Personal accounts for work

what it is

The pattern has a dozen faces: the contract drafted in a private Gmail because the laptop was elsewhere, the client files in a personal Dropbox from before the company had one, the ChatGPT account someone pays for themselves, the freelancer who delivered everything from their own workspace and kept the working copies.

What unites them is invisibility by construction. Every other form of shadow IT, shadow SaaS, OAuth grants, ghost accounts, at least touches your directory somewhere. A personal account touches nothing. There is no admin console where it appears, no grant to revoke, no policy that reaches it.

why it accumulates

Personal accounts are always closer than the sanctioned path: already signed in, no VPN, no SSO redirect, no quota. People reach for them under deadline for the same reason they reach for any shadow tool, because work needs doing, and the personal account was one click nearer.

The measured slice is consistent. Netskope's 2025 research found 47% of generative-AI use at work running on personal accounts, and its earlier telemetry showed a spike of uploads to personal apps in employees' final 30 days, with personal Drive and OneDrive the top destinations (Netskope, 2022). The habit is ordinary; the final-month spike is what it costs.

what it costs you

Offboarding simply does not apply. When the person leaves, every control you run closes their company access, and the personal layer leaves with them: files, threads, prompts, client material. 83% of employees admit they still have access to at least one account from a previous employer (Beyond Identity, 2022, self-reported), and the personal-account layer is the part of that figure no process can even see.

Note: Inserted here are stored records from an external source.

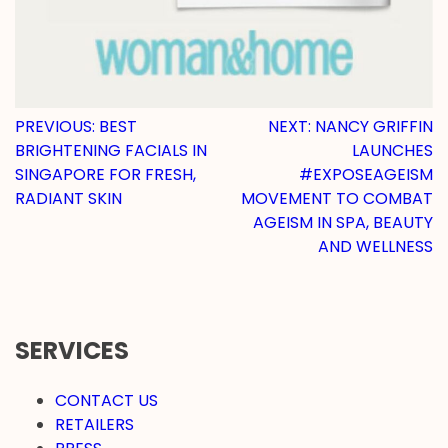
POST
PREVIOUS:
BEST
NEXT:
NANCY GRIFFIN
BRIGHTENING FACIALS IN
LAUNCHES
NAVIGATION
SINGAPORE FOR FRESH,
#EXPOSEAGEISM
RADIANT SKIN
MOVEMENT TO COMBAT
AGEISM IN SPA, BEAUTY
AND WELLNESS
SERVICES
CONTACT US
RETAILERS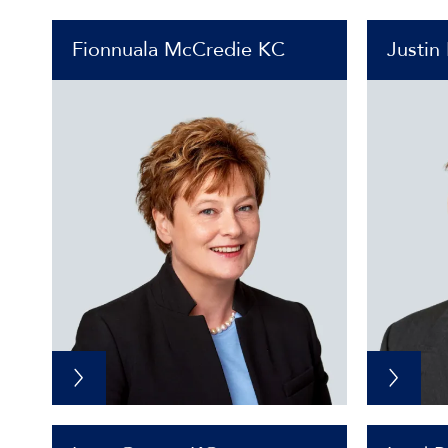
Fionnuala McCredie KC
Justin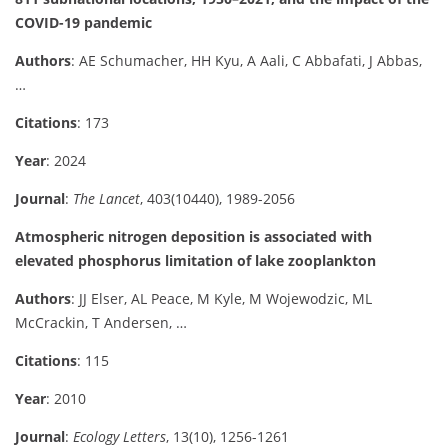
COVID-19 pandemic
Authors
: AE Schumacher, HH Kyu, A Aali, C Abbafati, J Abbas,
…
Citations
: 173
Year
: 2024
Journal
:
The Lancet
, 403(10440), 1989-2056
Atmospheric nitrogen deposition is associated with
elevated phosphorus limitation of lake zooplankton
Authors
: JJ Elser, AL Peace, M Kyle, M Wojewodzic, ML
McCrackin, T Andersen, …
Citations
: 115
Year
: 2010
Journal
:
Ecology Letters
, 13(10), 1256-1261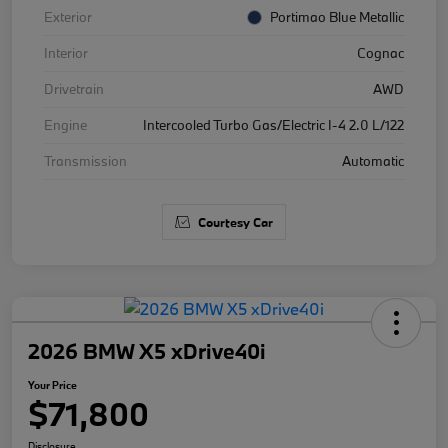
Exterior
Portimao Blue Metallic
Interior
Cognac
Drivetrain
AWD
Engine
Intercooled Turbo Gas/Electric I-4 2.0 L/122
Transmission
Automatic
Courtesy Car
2026 BMW X5 xDrive40i
Your Price
$71,800
Disclosure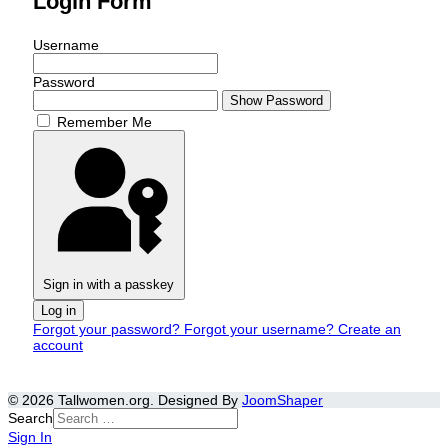
Login Form
Username
Password
Show Password
Remember Me
Sign in with a passkey
Log in
Forgot your password?
Forgot your username?
Create an
account
© 2026 Tallwomen.org. Designed By
JoomShaper
Search
Sign In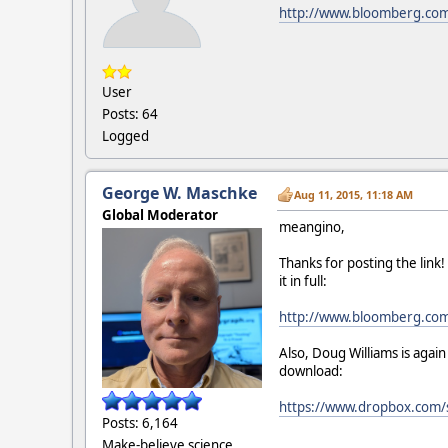
http://www.bloomberg.com/
User
Posts: 64
Logged
George W. Maschke
Aug 11, 2015, 11:18 AM
Global Moderator
meangino,
Thanks for posting the link
it in full:
http://www.bloomberg.com/
Also, Doug Williams is agai
download:
https://www.dropbox.com/
Posts: 6,164
Make-believe science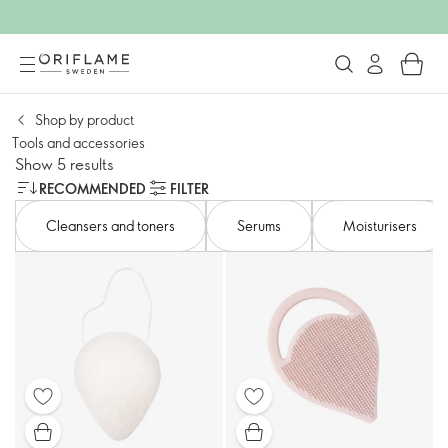
Shop by product
Tools and accessories​
Show 5 results
RECOMMENDED
FILTER
Cleansers and toners​
Serums
Moisturisers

GDPR exposure runs in parallel: customer personal data in a private account is processing outside every safeguard you have documented, invisible to subject-access requests and breach assessments alike. And there is the dependency cost: work product the company paid for, recoverable only by asking nicely.

what works

A personal account leaves no trace in any directory; only the seams show, where the personal layer touches the company stack. Sharing reports reveal company files shared to private addresses, and mail rules reveal auto-forwarding to personal inboxes. Both are visible today in admin consoles most companies already run, and where they cluster is where the invisible layer is thickest.

Beyond the seams, the durable fix is making the sanctioned path the nearer one, because most personal-account use is friction avoidance. SSO that works, storage without quota anxiety, and a sanctioned AI tool remove the reason before any policy mentions the rule. The rule itself works best stated plainly: work product lives in company accounts, with named exceptions if any. One sentence in onboarding beats a policy nobody finds.

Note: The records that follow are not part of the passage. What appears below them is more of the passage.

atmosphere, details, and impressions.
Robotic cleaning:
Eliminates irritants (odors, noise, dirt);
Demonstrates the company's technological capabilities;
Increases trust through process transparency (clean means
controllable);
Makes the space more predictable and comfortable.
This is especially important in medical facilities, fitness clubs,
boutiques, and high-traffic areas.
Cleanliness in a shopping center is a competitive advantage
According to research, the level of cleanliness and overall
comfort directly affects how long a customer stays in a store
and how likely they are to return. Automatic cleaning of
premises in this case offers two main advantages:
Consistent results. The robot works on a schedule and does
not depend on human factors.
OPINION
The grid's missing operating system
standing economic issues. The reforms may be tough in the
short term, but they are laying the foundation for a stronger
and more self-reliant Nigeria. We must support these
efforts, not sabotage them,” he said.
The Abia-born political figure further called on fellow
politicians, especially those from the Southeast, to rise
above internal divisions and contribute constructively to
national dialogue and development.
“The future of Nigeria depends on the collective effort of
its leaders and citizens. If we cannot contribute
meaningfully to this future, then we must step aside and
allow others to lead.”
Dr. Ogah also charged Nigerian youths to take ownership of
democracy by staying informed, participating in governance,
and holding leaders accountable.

The control that actually reaches this layer is conversational. Companies that handle it well ask leavers directly what lives in personal accounts and transfer the material while goodwill is high; the exit conversation is the only process that can see what no console can. The documented spike in uploads to personal apps during the final month before departure is the reason that conversation pairs with a closer look at sharing and forwarding once a departure is known.